+++ Collected data

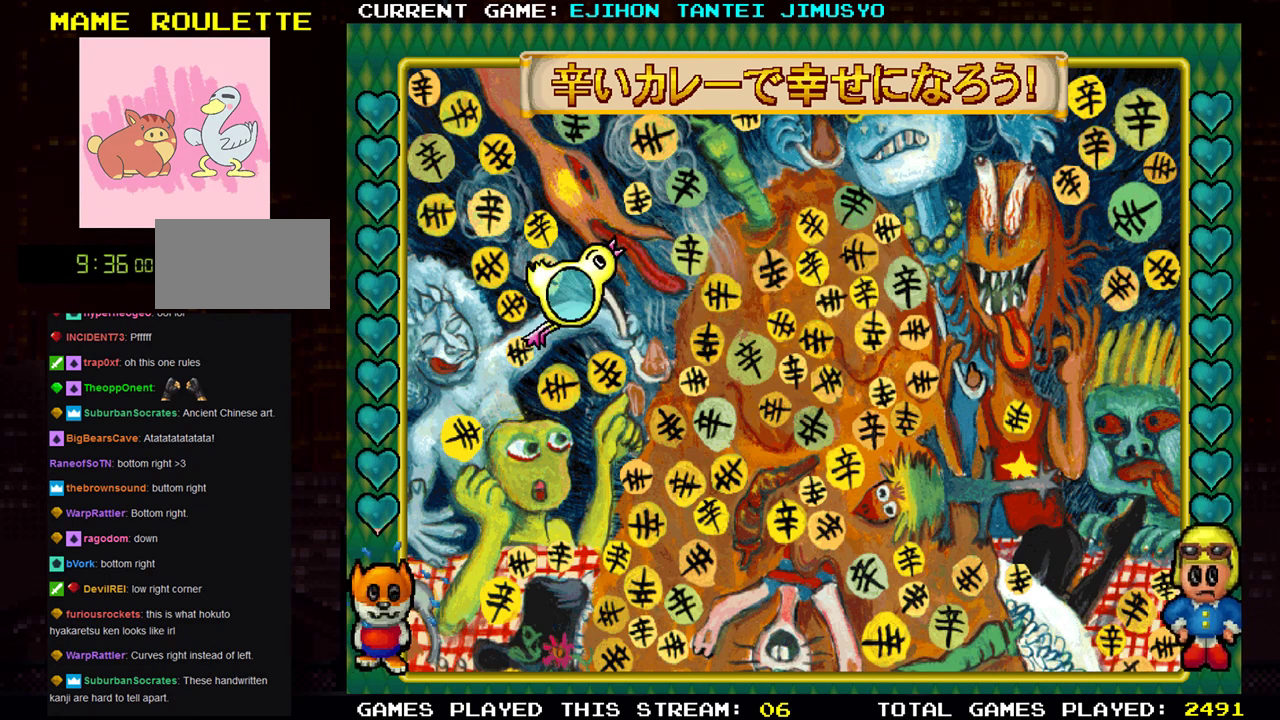
{"buttons": [], "left_stick": "center", "events": []}
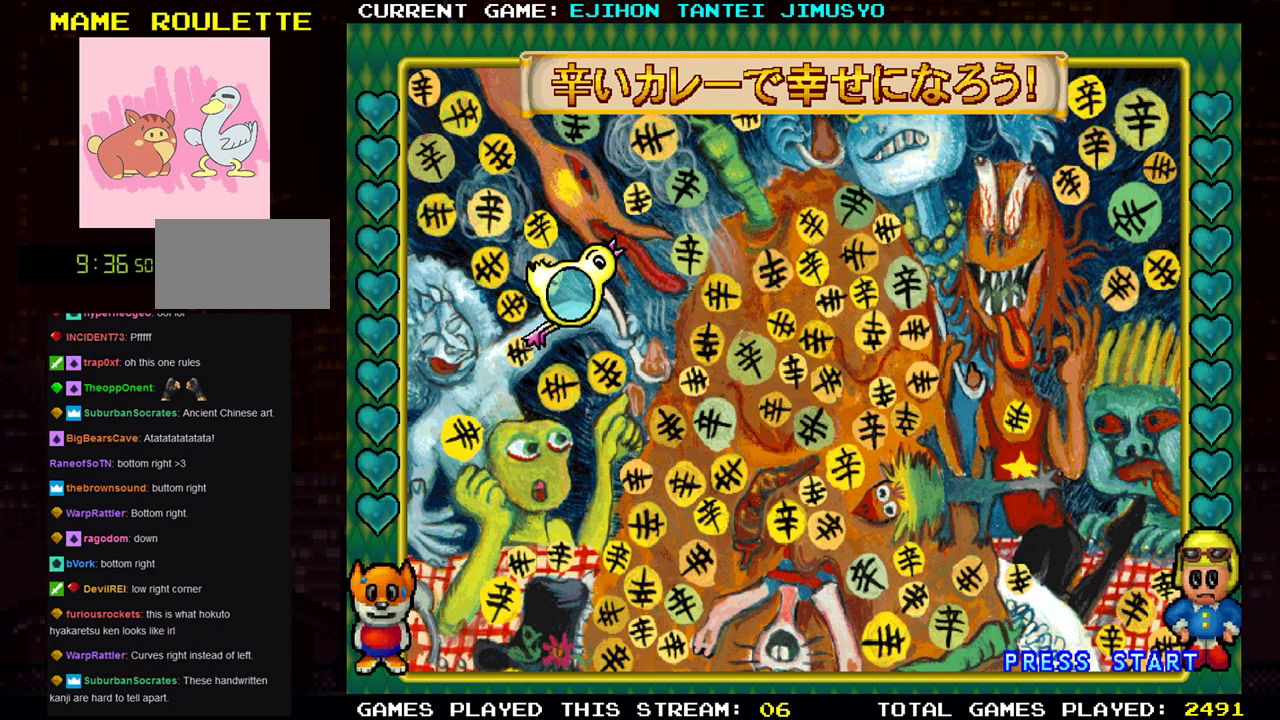
{"buttons": [], "left_stick": "center", "events": []}
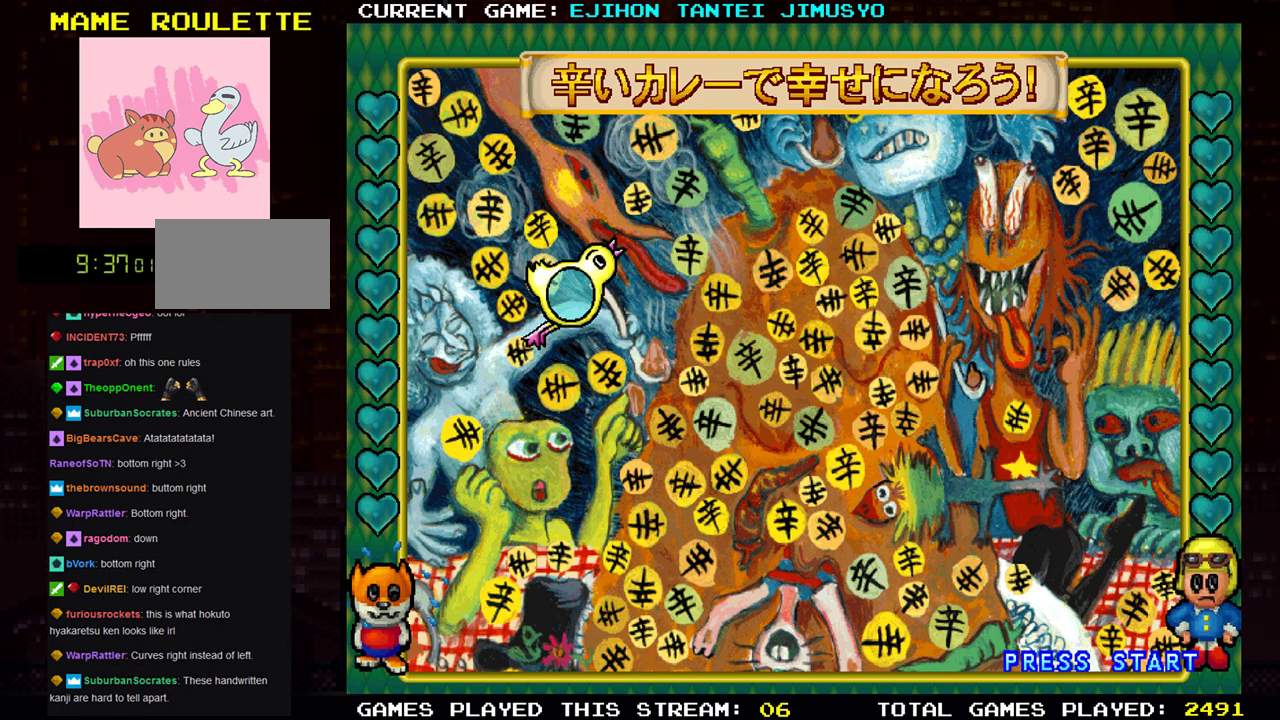
{"buttons": [], "left_stick": "center", "events": []}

++++++

Set the listing down exactly, without its pictures.

{"buttons": [], "left_stick": "center", "events": []}
{"buttons": [], "left_stick": "center", "events": []}
{"buttons": [], "left_stick": "center", "events": []}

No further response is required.